| REQUIREMENT |
Give every line of the data again, unchanged, but with no pictures.

| DATA BELOW |
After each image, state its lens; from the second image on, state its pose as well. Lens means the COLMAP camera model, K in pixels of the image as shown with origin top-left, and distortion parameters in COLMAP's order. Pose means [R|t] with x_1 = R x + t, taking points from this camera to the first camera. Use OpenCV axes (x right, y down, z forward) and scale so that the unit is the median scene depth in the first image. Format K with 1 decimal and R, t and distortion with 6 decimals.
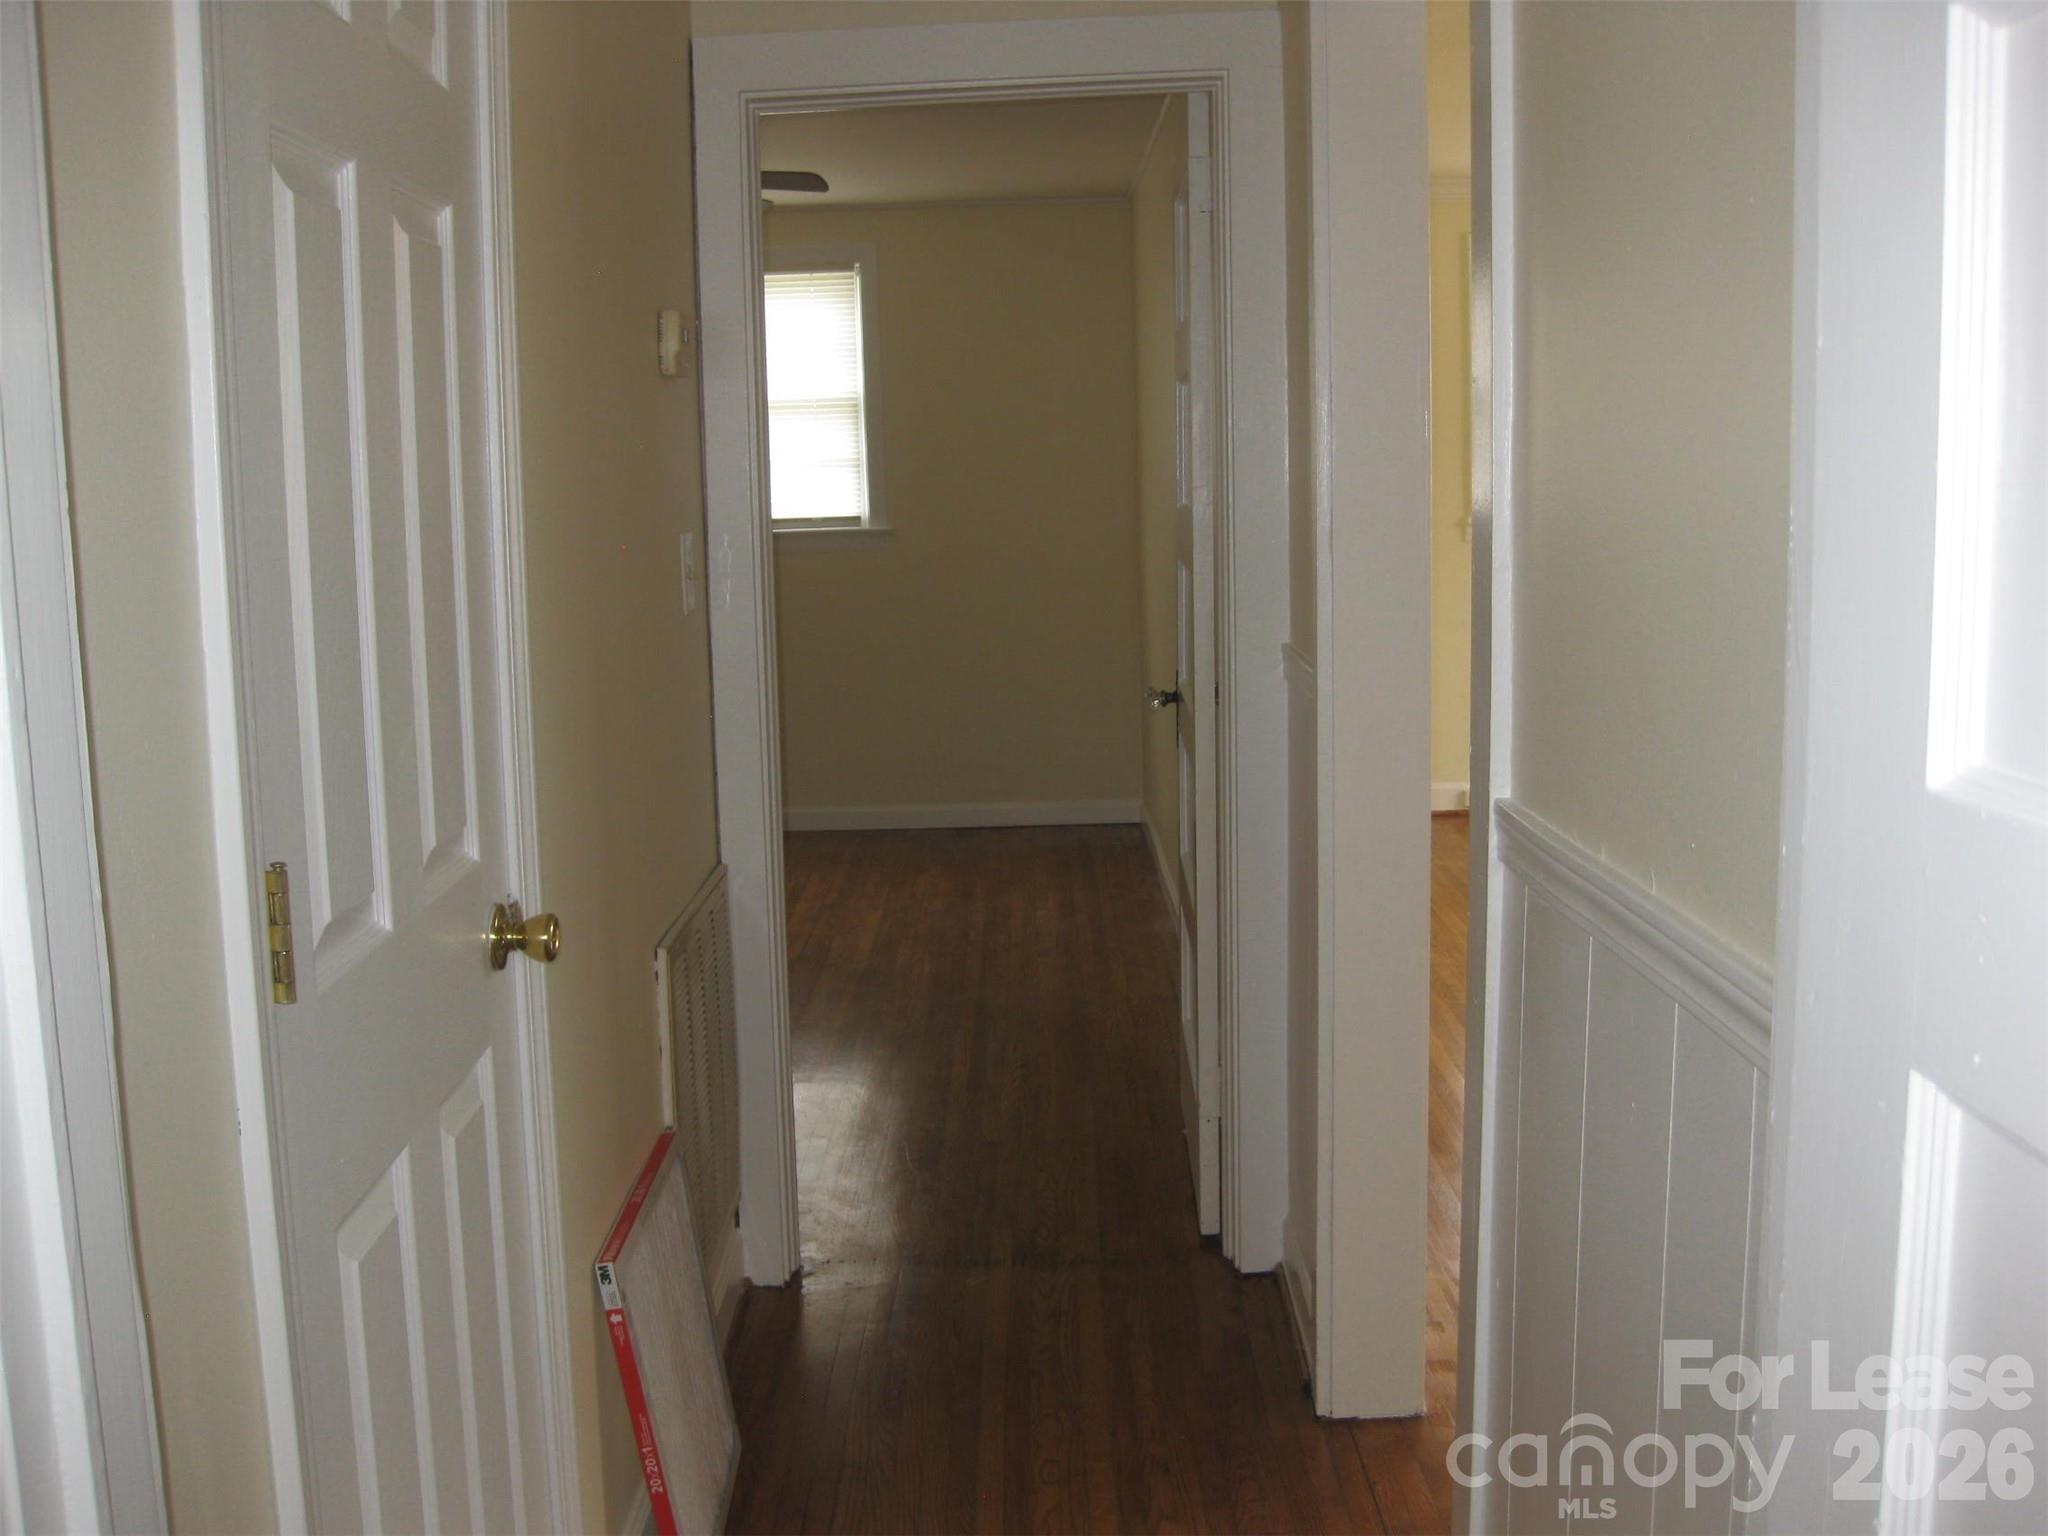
lens RADIAL K [[2125.6, 0, 1030.3], [0, 2125.6, 766.8], [0, 0, 1]] dist [-0.139106, 0.000000]
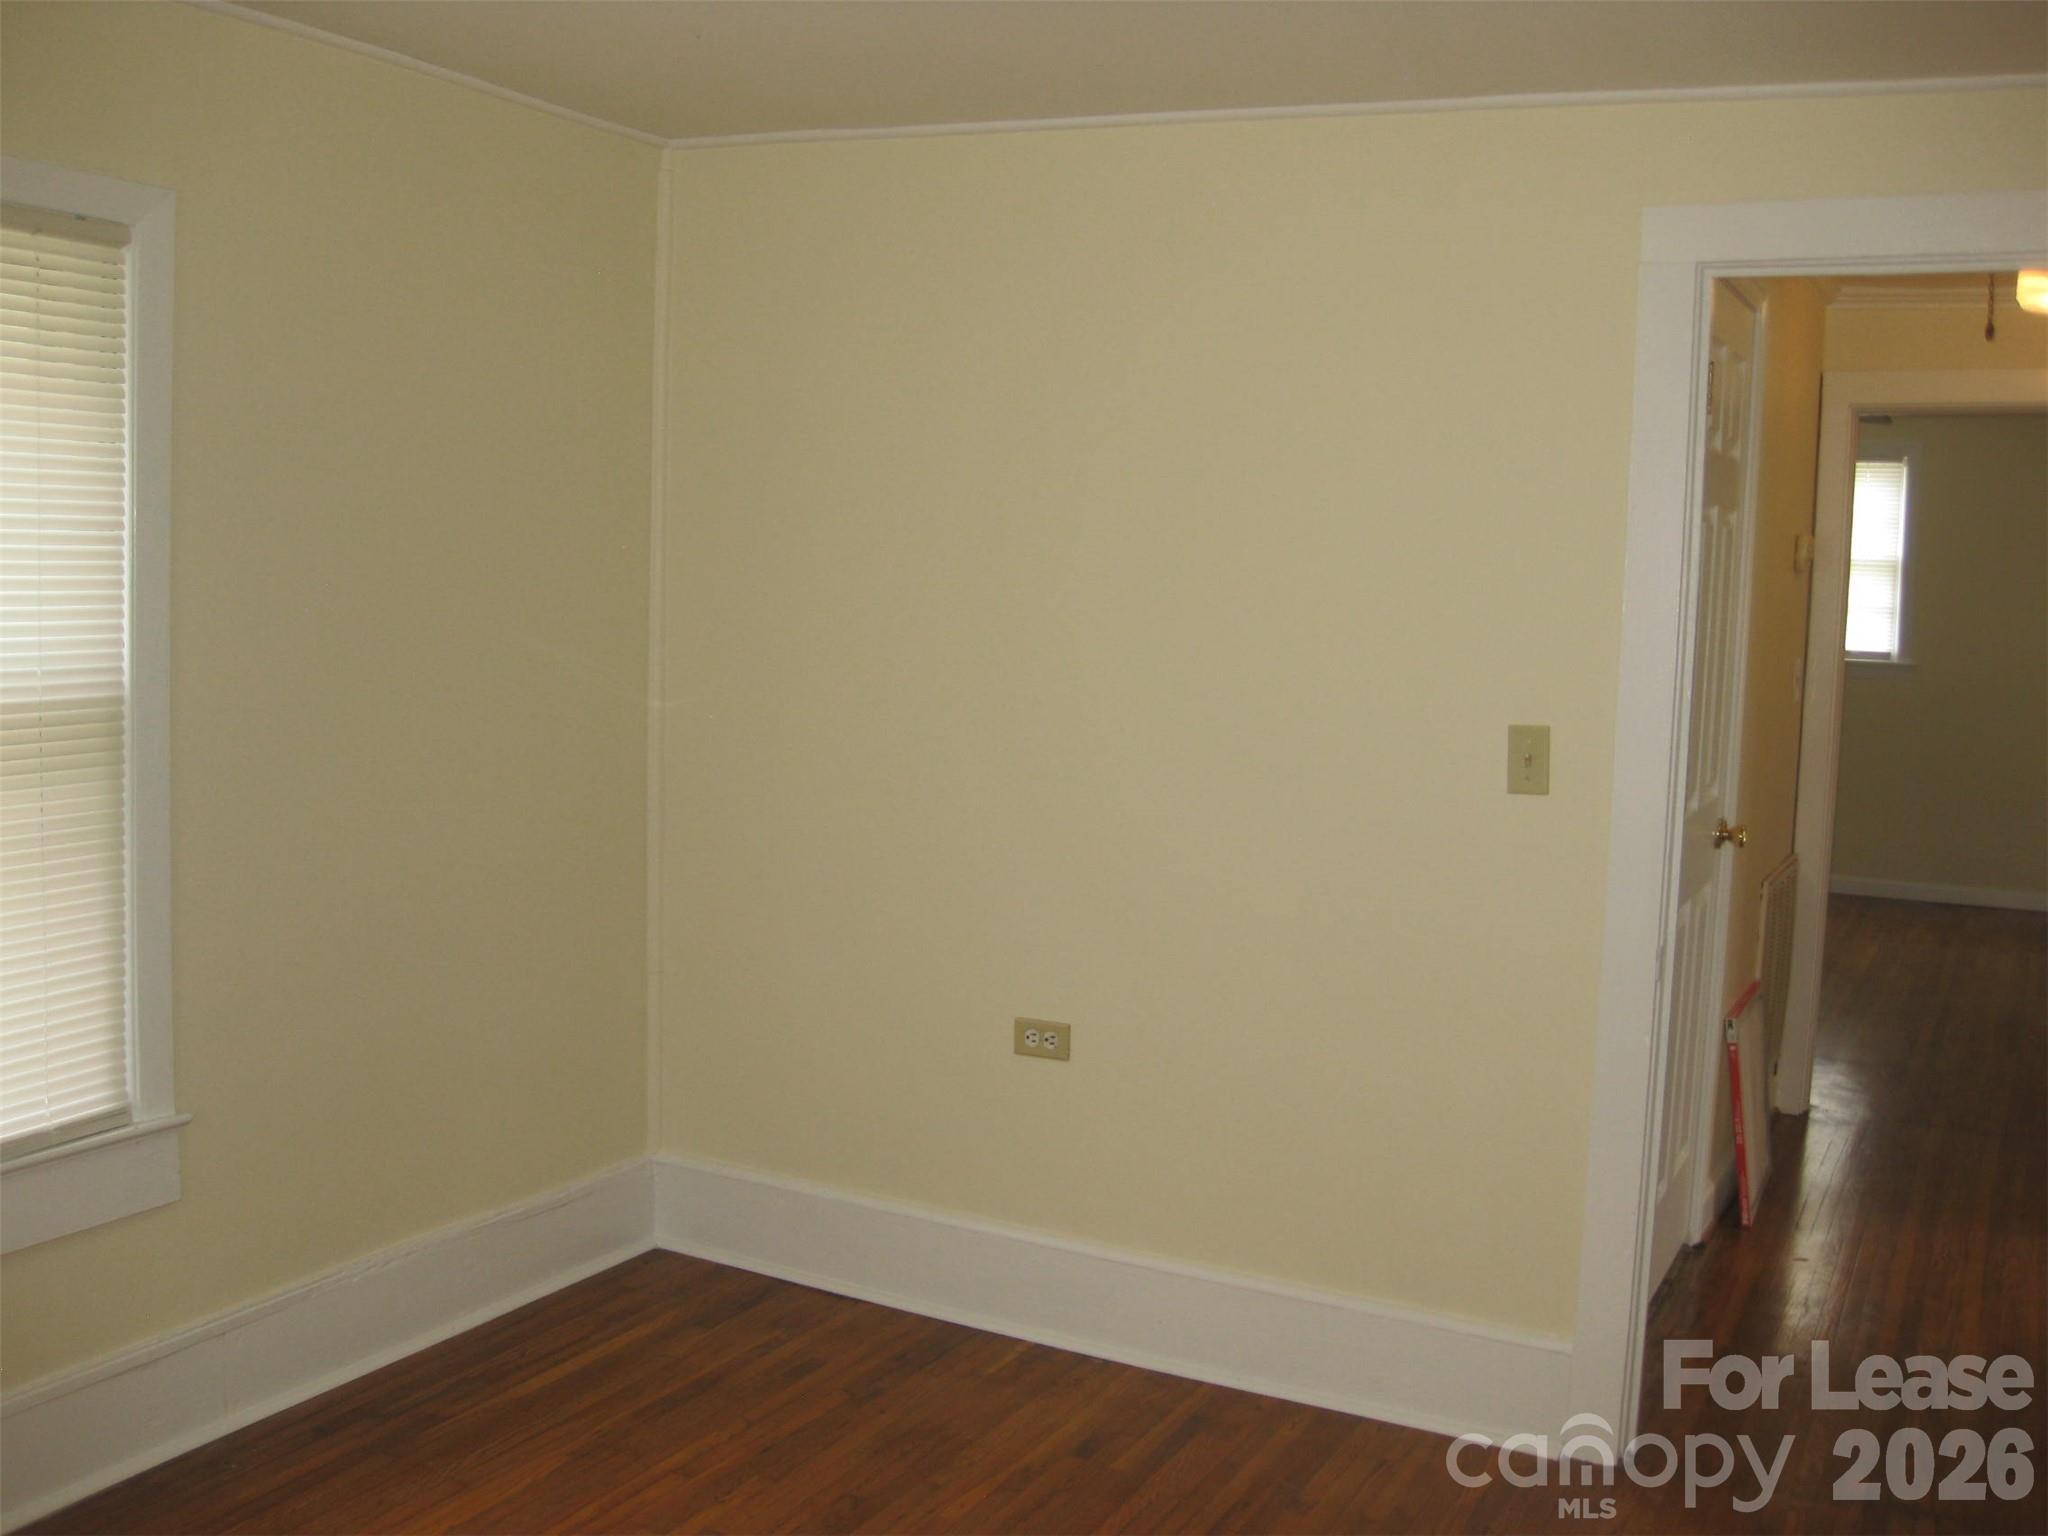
lens RADIAL K [[2125.6, 0, 1023.2], [0, 2125.6, 779.9], [0, 0, 1]] dist [-0.139106, 0.000000]
pose [[0.889279, 0.098678, -0.446594, 0.052939], [-0.117036, 0.993034, -0.013630, 0.098401], [0.442138, 0.064388, 0.894633, -0.915489]]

| SOLUTION FOR THIS EXERCISE |
After each image, state its lens; from the second image on, state its pose as well. Lens means the COLMAP camera model, K in pixels of the image as shown with origin top-left, and distortion parameters in COLMAP's order. Pose means [R|t] with x_1 = R x + t, taking points from this camera to the first camera. Use OpenCV axes (x right, y down, z forward) and scale so that the unit is the median scene depth in the first image. Format K with 1 decimal and R, t and distortion with 6 decimals.
lens RADIAL K [[2125.6, 0, 1030.3], [0, 2125.6, 766.8], [0, 0, 1]] dist [-0.139106, 0.000000]
lens RADIAL K [[2125.6, 0, 1023.2], [0, 2125.6, 779.9], [0, 0, 1]] dist [-0.139106, 0.000000]
pose [[0.889279, 0.098678, -0.446594, 0.052939], [-0.117036, 0.993034, -0.013630, 0.098401], [0.442138, 0.064388, 0.894633, -0.915489]]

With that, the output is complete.